Between Berlin and Moscow: German-Soviet Relations in 1939-1941, by Sławomir Dębski

(For professors, college students, teachers, and adults). This scholarly work by Sławomir Dębski was first published in Polish as Między Berlinem a Moskwą. Stosunki niemiecko-sowieckie, Warszawa PISM 2003, second edition 2007. It was later published in German.

This English-language edition was submitted to the publisher, De Gruyter Oldenbourg, by the Janusz Kurtyka Foundation. When the work was submitted, it included important historical photographs from the Polish edition as well as some archivist material and commentary by the author. However, De Gruyter Oldenbourg inexplicably excluded them from this English edition, which constitutes censorship of critically relevant historical fact. As a result, six photographs from the Polish edition are presented below, confirming that Stalin’s logistical support provided to Hitler aided significantly in the destruction of Poland.

Nevertheless, Sławomir Dębski presents a brilliant reconstruction of the sequence of events from the point at which Germany clinched its rapprochement with the Soviet Union in August 1939 until the open clash of the two totalitarian Powers in June 1941. His book answers key questions for historiography on the motives that prompted Hitler and Stalin to make their deal and why their alliance collapsed. His account of the alternative Soviet plans for an attack against Germany explains Stalin’s conduct in the critical opening days of the war. Dębski offers his readers a set of novel and thoroughly thought-out assessments, with an original account of diplomatic relations between the Third Reich and the Soviet Union in 1939-1941 based on his examination of German, Soviet, and Polish sources. The study is an invaluable source of information for all who are interested in geopolitics, the background to twentieth-century diplomacy, and the history of totalitarian states. This book will also give readers a deeper insight into the plight of the Polish State and its people wedged between the two twentieth-century totalitarian regimes.
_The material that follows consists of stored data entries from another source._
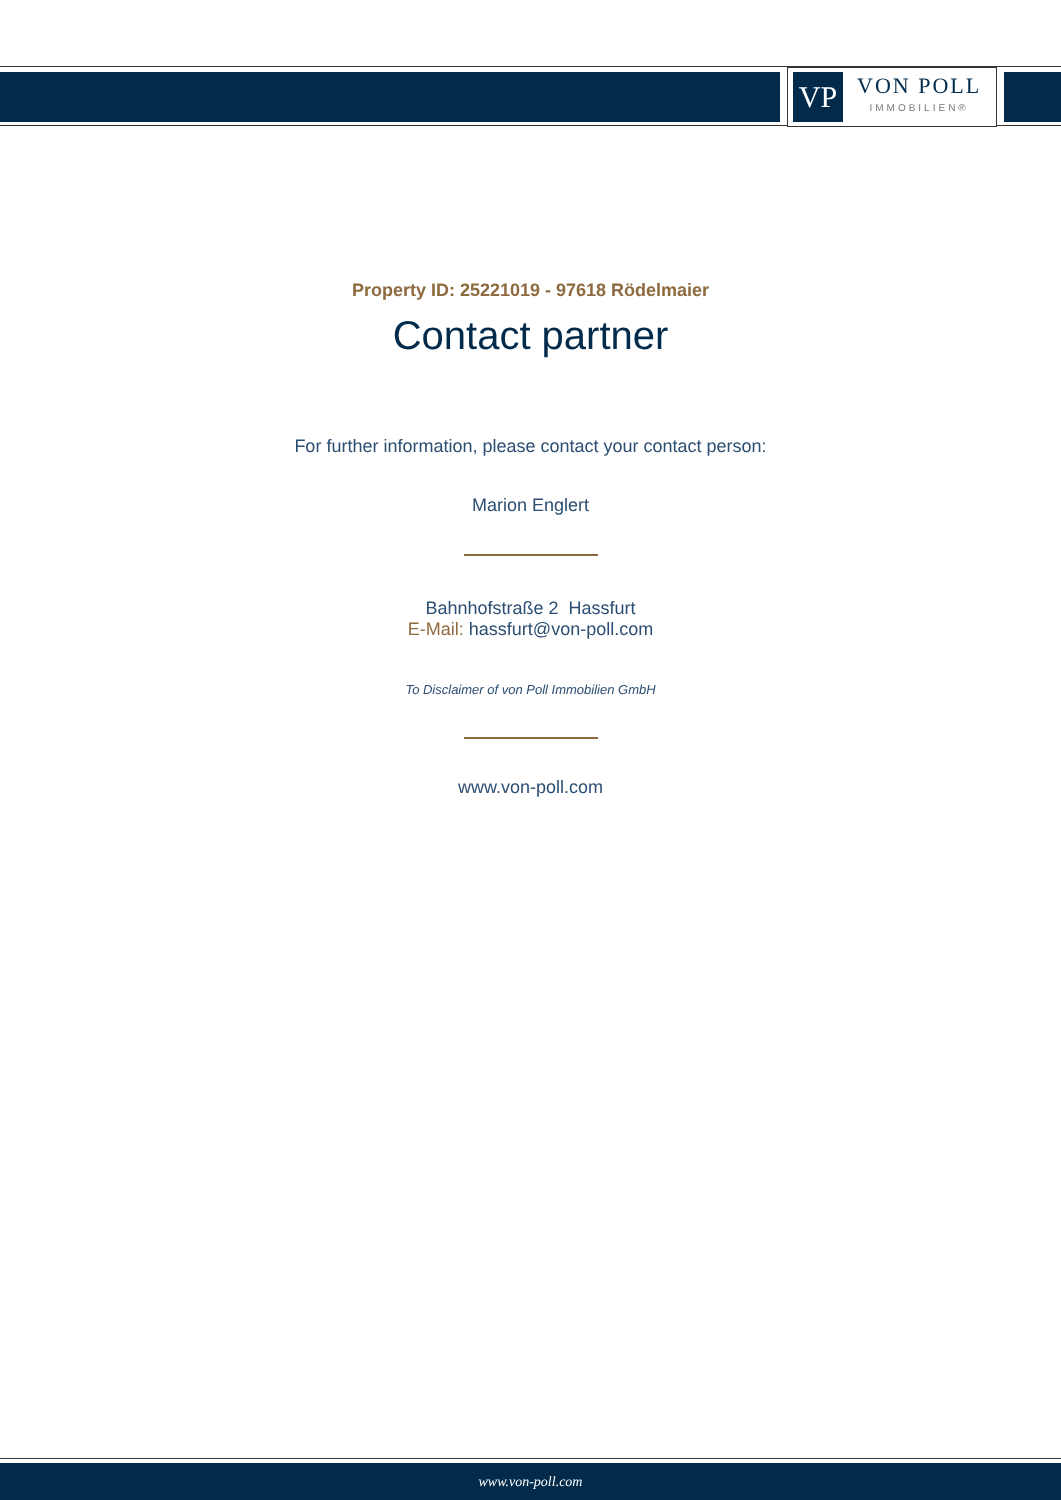VP
VON POLL
IMMOBILIEN®
Property ID: 25221019 - 97618 Rödelmaier
Contact partner
For further information, please contact your contact person:
Marion Englert
Bahnhofstraße 2 Hassfurt
E-Mail: hassfurt@von-poll.com
To Disclaimer of von Poll Immobilien GmbH
www.von-poll.com
www.von-poll.com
As previously noted, six photographs from the English edition are presented below. The captions are translated from each photograph’s Polish caption.

Photo 1. 23 August 1939 – Moscow. Joachim von Ribbentrop signs the Non-Aggression Pact between the Third Reich and the Soviet Union, along with the secret supplementary protocol. Molotov and Stalin are visible in the background.

Photo 2. June 1940 – Przemysł. Goods exchange point between the USSR and the Reich. Arrival of a Soviet train carrying kerosene at the Przemyśl railway station.

Photo 3. July 1940 – Przemysł. Soviet tankers transporting oil to Germany.

Photo 4. July 1940 – Przemysł. Transshipment of Soviet oil at the Przemyśl station.

Photo 5. August 1940 – Przemysł. Transport of goods from the USSR to Germany via the Przemyśl border bridge.

Photo 6. 12 November 1940 – Berlin. People’s Commissar Vyacheslav Molotov in conversation with Adolf Hitler. Interpreter: Embassy Counselor Hilger.